Which lines run from the one containing "un vacío enorme. Le agradezco su paso por mi" to the end of the entries? Copy them exactly, both ends included, and give nothing else.

::: Supplied material :::

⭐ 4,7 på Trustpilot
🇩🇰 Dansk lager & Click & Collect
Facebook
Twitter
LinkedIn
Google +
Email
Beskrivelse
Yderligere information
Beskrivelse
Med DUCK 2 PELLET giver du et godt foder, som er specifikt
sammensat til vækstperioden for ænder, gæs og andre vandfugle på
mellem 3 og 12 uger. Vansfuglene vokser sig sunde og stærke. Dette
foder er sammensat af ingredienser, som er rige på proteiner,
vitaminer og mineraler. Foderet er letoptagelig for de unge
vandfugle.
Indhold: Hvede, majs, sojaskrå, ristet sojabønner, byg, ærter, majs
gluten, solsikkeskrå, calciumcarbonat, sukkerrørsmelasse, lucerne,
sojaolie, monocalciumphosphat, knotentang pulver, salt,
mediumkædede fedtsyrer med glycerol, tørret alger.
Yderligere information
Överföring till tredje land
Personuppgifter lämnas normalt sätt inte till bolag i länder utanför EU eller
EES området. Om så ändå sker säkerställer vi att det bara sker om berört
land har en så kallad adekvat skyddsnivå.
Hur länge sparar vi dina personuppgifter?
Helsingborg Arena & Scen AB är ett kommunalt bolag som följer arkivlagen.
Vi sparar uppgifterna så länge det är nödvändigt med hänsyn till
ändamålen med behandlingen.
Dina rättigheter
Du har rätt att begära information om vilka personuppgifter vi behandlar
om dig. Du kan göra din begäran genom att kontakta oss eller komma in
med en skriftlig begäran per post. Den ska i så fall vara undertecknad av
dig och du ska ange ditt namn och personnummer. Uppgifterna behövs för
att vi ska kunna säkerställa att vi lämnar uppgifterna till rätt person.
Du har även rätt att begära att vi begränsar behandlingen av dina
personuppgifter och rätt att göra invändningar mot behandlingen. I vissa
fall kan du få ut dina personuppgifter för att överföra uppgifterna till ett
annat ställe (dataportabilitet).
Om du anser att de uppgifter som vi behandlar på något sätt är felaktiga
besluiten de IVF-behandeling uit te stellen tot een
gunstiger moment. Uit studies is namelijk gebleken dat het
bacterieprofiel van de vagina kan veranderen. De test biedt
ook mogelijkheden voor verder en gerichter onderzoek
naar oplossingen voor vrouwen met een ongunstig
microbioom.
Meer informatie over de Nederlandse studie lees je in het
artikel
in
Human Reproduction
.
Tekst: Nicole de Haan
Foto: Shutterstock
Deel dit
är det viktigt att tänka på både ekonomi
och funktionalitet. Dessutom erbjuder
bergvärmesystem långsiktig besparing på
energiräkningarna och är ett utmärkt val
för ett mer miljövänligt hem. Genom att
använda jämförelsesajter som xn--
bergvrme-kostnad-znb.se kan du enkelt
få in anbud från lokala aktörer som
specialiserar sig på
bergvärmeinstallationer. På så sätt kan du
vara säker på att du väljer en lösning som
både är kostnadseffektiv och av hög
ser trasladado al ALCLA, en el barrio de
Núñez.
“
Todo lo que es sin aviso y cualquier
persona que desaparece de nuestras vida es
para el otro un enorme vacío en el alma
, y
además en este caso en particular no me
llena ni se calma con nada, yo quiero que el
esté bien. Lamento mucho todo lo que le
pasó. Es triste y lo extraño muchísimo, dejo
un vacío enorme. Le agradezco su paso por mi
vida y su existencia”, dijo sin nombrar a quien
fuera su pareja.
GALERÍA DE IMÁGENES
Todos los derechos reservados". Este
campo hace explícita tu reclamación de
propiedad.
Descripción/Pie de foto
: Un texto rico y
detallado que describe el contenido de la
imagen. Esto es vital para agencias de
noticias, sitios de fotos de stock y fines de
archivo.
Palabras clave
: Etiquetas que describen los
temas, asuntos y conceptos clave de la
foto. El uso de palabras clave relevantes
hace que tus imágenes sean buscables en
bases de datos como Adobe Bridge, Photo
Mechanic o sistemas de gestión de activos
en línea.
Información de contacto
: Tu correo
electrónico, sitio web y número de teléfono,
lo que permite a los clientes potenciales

:::

* Finished exercise
un vacío enorme. Le agradezco su paso por mi
vida y su existencia”, dijo sin nombrar a quien
fuera su pareja.
GALERÍA DE IMÁGENES
Todos los derechos reservados". Este
campo hace explícita tu reclamación de
propiedad.
Descripción/Pie de foto
: Un texto rico y
detallado que describe el contenido de la
imagen. Esto es vital para agencias de
noticias, sitios de fotos de stock y fines de
archivo.
Palabras clave
: Etiquetas que describen los
temas, asuntos y conceptos clave de la
foto. El uso de palabras clave relevantes
hace que tus imágenes sean buscables en
bases de datos como Adobe Bridge, Photo
Mechanic o sistemas de gestión de activos
en línea.
Información de contacto
: Tu correo
electrónico, sitio web y número de teléfono,
lo que permite a los clientes potenciales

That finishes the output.